## Kutipan Pilihan
=====

Sumber gambar: dreamstime.com
Hadila.co.id — Memahami keadaan orang lain sangat di perlukan dalam kehidupan. Karena hal ini akan mempertajam kecerdasan sosial kita, sehingga kita mampu bertindak dengan tepat dan dapat saling berinteraksi positif dengan orang lain.
Miris. Sering kali kita melihat anak (didik) kita bersikap cuek, egois dan tidak peduli pada lingkungan sekitar. Minim empati. Lalu bagaimana sikap kita sebagai pendidik dan orangtua?
Kiranya, kita perlu menyadari bahwa pendidikan sosial khususnya dalam hal menanamkan empati pada anak, penting untuk dimulai sejak dini. Sebagai bentuk tanggung jawab dalam rangka menyiapkan generasi yang cerdas juga berkualitas.
Menurut Abdullah Nashih ‘Ulwan (2012: 289) yang dimaksud dengan pendidikan sosial yaitu bagaimana mengajari anak semenjak kecilnya untuk berpegang pada etika sosial yang utama dan dasar-dasar kejiwaan yang mulia, bersumber dari akidah Islam yang abadi dan perasaan keimanan yang tulus.
Dari pengertian tersebut, cukup jelas bahwa tanggung jawab penting pendidik dan orangtua dalam rangka menyiapkan generasi ini tidak hanya sekadar mengutamakan ranah kognitif saja. Akan tetapi, juga pada menggali dan membentuk jiwa sosial yang terbungkus empati dalam diri seorang anak sejak dini. Sehingga anak tidak akan ‘terisi’ oleh sikap cuek, egois dan individualis.

=====

## Informasi Tercatat
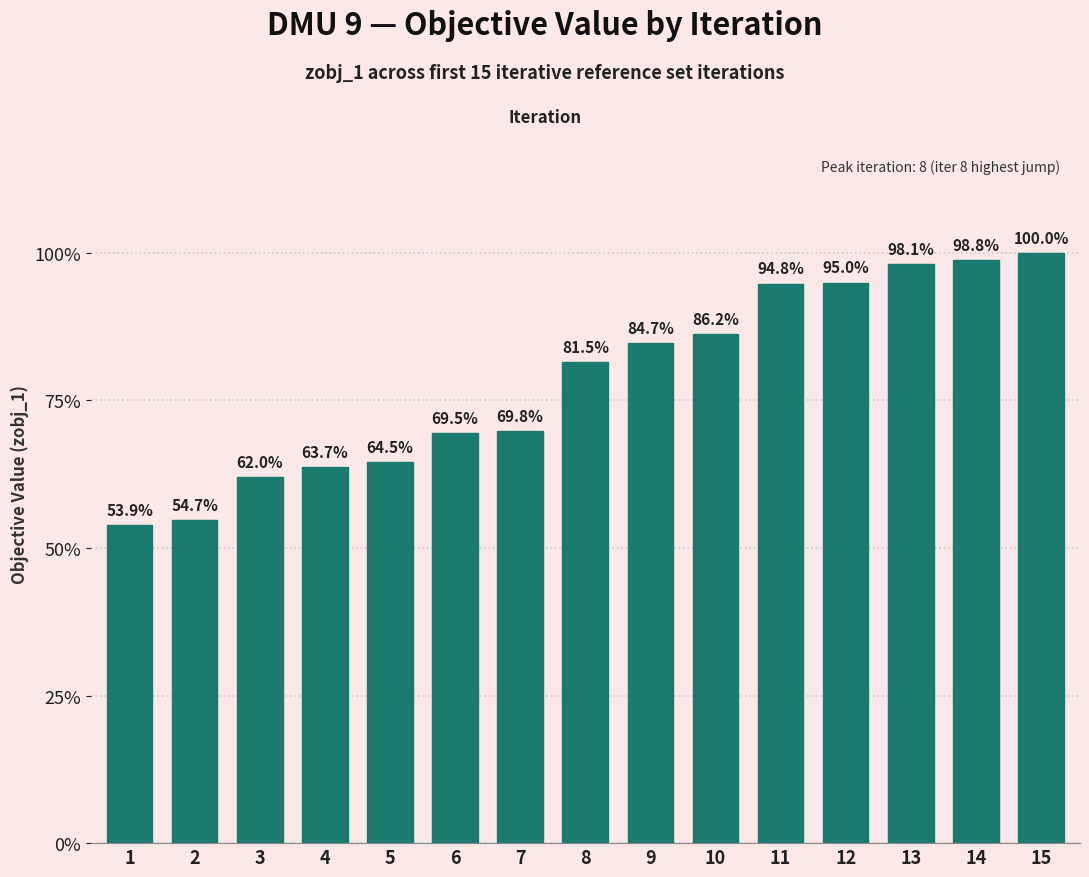

Are the bars horizontal?

No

=====

## Tugas Anda
a) Menurut kutipan tentang empati pada anak, sejak kapan pendidikan sosial penting untuk dimulai?
b) Tukarlah "ranah kognitif" dengan "aspek intelektual" dalam bagian kutipan tentang empati pada anak, mulai dari "Dari pengertian tersebut, cukup" sampai "egois dan individualis.", lalu tuliskan bagian itu.
Jawablah hanya dengan bersandar pada kutipan.

## Jawaban Tertulis
a) Sejak dini.

b)
Dari pengertian tersebut, cukup jelas bahwa tanggung jawab penting pendidik dan orangtua dalam rangka menyiapkan generasi ini tidak hanya sekadar mengutamakan aspek intelektual saja. Akan tetapi, juga pada menggali dan membentuk jiwa sosial yang terbungkus empati dalam diri seorang anak sejak dini. Sehingga anak tidak akan ‘terisi’ oleh sikap cuek, egois dan individualis.